When Father Phillips began his program many Nairobi-area parishes were seeing the residents of their area devastated by the effects of HIV. Thousands were sick or dying with nowhere to turn for help or assistance.

In response, Father Phillips began training small groups of Catholics in seven parishes located in one of Nairobi’s largest slum areas with a population of over 800,000 people.

With the aid of these “small Christian communities” of volunteers, Father Phillips, who is managing director of the program, has been able to care for more than 40,000 HIV/AIDS patients.

These volunteers “live out their baptismal calling” by ministering to the poor regardless of their religion, he said.

According to Father Phillips, when the program was initiated, “we were viewed as angels of death since most of our patients were terminally ill and all we could do was offer them end of life care.”

Yet, he said, “over the last three years we have been able to take major steps forward with the introduction of anti-retroviral care for our patients.”

“From the view of being angels of death we are now known as angels of life by keeping patients alive and families intact. Because of parents taking anti-retroviral drugs, a child now has the chance of being raised by his [or] her parents instead of becoming an orphan,” he added.

“Right now conditions are worse [for the poor] than a few years ago because of corruption,” Father Phillips explained. Because of a high rate of unemployment, most residents of the slums can only find day labor, “and only upon occasion are they even hired.”

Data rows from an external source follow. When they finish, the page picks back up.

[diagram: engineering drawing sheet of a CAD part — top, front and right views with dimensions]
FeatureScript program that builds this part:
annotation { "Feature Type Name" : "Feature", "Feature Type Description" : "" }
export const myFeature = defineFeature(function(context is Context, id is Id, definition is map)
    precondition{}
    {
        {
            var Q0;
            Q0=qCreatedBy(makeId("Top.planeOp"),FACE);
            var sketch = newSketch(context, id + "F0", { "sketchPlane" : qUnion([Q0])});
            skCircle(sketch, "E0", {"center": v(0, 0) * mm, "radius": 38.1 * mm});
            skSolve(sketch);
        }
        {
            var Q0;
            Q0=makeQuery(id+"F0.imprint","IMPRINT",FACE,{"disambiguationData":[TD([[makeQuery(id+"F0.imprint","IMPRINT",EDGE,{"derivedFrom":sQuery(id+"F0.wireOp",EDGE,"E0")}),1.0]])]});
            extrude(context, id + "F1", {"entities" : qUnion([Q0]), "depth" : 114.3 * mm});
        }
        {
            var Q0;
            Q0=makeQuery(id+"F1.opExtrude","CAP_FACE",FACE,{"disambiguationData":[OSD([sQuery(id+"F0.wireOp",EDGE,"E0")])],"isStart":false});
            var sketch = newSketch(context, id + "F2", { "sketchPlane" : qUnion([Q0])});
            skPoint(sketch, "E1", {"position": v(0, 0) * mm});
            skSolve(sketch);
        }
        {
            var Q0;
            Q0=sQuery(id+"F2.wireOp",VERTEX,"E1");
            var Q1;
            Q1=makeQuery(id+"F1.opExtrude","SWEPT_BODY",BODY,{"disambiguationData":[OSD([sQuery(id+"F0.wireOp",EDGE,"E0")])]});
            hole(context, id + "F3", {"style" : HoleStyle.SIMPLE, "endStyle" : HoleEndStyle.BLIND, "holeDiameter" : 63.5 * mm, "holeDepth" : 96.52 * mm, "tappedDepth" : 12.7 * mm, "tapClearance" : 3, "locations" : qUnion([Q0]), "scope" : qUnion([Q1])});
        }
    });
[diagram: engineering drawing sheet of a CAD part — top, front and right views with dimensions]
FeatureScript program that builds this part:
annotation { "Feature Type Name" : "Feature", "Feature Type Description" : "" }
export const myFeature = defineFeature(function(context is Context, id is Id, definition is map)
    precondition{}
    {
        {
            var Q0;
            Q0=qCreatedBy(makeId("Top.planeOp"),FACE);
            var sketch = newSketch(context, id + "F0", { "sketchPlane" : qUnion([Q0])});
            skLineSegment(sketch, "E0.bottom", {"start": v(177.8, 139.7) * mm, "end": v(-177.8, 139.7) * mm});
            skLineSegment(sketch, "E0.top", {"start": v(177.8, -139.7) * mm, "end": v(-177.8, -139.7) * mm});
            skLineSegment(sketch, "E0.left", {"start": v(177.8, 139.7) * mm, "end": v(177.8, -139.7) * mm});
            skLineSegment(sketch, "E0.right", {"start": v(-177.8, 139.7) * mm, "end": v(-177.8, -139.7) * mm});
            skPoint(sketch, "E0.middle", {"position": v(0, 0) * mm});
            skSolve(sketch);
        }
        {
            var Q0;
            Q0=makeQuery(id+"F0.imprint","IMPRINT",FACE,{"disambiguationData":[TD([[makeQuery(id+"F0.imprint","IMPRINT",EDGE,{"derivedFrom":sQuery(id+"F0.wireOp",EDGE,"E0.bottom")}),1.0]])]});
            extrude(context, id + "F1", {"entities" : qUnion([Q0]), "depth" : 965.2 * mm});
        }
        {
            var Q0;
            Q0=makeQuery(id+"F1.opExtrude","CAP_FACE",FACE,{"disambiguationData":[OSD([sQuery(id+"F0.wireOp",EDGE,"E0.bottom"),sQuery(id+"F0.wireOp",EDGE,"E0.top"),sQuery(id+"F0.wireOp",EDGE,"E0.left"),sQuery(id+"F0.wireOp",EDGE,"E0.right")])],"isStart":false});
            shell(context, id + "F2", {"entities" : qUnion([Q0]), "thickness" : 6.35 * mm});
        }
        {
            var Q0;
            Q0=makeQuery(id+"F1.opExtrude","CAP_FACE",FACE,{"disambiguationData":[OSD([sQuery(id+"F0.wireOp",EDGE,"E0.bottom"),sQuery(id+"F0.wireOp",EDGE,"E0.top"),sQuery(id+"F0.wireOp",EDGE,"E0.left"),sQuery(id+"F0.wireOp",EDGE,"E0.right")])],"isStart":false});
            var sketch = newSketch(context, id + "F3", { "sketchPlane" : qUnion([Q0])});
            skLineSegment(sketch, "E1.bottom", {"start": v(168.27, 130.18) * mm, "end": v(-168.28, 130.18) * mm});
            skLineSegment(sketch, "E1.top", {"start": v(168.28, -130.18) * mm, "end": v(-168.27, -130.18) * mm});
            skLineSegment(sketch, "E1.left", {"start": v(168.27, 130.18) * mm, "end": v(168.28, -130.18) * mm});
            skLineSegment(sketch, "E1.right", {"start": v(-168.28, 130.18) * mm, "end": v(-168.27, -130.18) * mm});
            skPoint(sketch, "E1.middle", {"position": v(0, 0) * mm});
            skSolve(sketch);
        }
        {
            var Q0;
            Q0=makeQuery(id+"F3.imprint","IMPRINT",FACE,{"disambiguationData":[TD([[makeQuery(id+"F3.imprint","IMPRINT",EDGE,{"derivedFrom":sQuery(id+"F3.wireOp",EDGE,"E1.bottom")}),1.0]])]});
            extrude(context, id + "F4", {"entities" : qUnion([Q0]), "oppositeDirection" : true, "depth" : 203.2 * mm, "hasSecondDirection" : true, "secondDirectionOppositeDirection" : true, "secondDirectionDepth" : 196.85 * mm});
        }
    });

Father Phillips’ program is now the largest individual supplier of anti-retroviral treatment (ART) in the Nairobi Province, due in part to a federal grant Bush administration.

“At present we have 4,000 patients receiving ART with an additional 2,200 patients not yet enrolled on the drugs. We offer both pediatric and adult ART,” Father Phillips reported. In addition, more than 3,000 people get tested every month, he added.

The Eastern Deanery AIDS Relief Program also conducted the national pilot study for diagnostic testing and counseling in relation to tuberculosis. The program was so effective, it has been adopted as the government protocol.

In addition to his work in Kenya, Father Phillips also serves as a consultant for the Pontifical Council for Health Care Ministry, a position he was appointed to by Pope John Paul II in 2001. He also serves on the National Steering Committee for the HIV/Tuberculosis Ministry of Health for Kenya and is the African representative to the International Catholic Health Association.

Born in Boston in 1946, Father Phillips graduated from Catholic Memorial High School in West Roxbury. He was ordained a Maryknoll priest in 1974, and first traveled to Africa in 1977, where he was assigned to Tanzania. He transferred to Kenya in 1989 and served as assistant regional superior until 1998.

The Alumni Award of Excellence is an annual award given to Boston College alumni in the fields of the arts and humanities, commerce, education, health care, law, public service, religion and science. It was established by the Alumni Association National Board of Directors in the early 1970s in order to broaden the opportunities for alumni recognition.